'Gratuitous street violence': Two randomly attacked

A man who drove around South Dunedin and randomly attacked two strangers in an hour has been jailed for 20 months.

Joshua Reece Inglis (22) had been given a glass pipe by a friend earlier on March 24, he said.

''I just used whatever was in it. I wasn't thinking,'' he said.

The ensuing hours were hazy memories, his counsel Chris Lynch said.

Inglis appeared in the Dunedin District Court this week after admitting charges of injuring with intent to injure and assault with intent to injure.

He first struck at 7.50pm as he was driving down Hillside Rd.

The defendant saw a stranger carrying groceries, parked and began yelling that the man owed him $1000.

The victim fled towards a service station forecourt with Inglis in pursuit.

For an unknown reason, the defendant removed his top and followed the man bare-chested, police said.

Inglis pushed the man in the back, returned to his car, cut the victim off as he left the petrol station and punched him several times in the head.

He continued to scream about the money he was supposedly owed and threw a few more punches before leaving in his Subaru.

Nearly an hour later, as Inglis cruised along Prince Albert Rd, he spotted two men attack another man.

Rather than assist the victim, the defendant stopped his car and waded in.

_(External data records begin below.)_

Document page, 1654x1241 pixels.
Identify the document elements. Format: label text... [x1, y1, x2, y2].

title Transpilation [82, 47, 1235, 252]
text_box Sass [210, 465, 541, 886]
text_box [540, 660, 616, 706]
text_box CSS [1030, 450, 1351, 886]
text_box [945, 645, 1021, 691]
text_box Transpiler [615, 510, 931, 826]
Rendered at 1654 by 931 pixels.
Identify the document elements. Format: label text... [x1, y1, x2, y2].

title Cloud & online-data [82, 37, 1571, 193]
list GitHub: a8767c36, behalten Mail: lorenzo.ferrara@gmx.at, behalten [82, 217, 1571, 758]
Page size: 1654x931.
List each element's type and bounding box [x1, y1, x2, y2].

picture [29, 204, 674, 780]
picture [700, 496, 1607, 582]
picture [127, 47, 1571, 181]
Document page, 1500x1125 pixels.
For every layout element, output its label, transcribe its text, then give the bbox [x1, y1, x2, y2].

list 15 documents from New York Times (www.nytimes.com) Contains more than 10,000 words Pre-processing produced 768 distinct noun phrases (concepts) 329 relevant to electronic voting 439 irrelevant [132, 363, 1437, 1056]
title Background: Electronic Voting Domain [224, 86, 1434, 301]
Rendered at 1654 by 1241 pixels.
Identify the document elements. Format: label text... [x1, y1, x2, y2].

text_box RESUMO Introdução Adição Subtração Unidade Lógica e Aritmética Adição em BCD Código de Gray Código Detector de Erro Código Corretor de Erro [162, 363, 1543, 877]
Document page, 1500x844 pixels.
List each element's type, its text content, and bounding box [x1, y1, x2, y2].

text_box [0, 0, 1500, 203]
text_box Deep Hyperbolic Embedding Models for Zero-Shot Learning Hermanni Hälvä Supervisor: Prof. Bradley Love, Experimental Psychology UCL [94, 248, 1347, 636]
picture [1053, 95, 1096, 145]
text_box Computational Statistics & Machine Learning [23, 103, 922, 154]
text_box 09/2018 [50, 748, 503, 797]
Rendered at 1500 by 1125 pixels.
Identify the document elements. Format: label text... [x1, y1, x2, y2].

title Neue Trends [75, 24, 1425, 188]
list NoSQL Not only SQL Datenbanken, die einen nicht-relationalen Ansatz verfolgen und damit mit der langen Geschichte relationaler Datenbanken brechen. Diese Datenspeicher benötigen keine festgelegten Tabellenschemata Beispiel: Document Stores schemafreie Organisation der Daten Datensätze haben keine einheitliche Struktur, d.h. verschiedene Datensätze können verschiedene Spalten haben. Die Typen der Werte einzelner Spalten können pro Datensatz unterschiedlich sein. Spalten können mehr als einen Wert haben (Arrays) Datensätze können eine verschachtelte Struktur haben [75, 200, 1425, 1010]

He kicked the man in the chest and followed it up with punches to the head and body.

Later, he booted the man at least five times before leaving the scene.

Judge Kevin Phillips called it ''gratuitous street violence'' but accepted neither victim suffered serious long-lasting injury.

Ms Lynch said her client suffered from anxiety and ADHD, and had a dysfunctional upbringing.

Inglis had spent time living with his mother in Australia before their relationship broke down and he came to Dunedin to be with his grandmother.

The grandmother, the court heard, had refused to provide her home as an address for the defendant to serve an electronically-monitored sentence.

However, Judge Phillips said if a viable property became available for such a sentence Inglis could apply to have his prison term converted.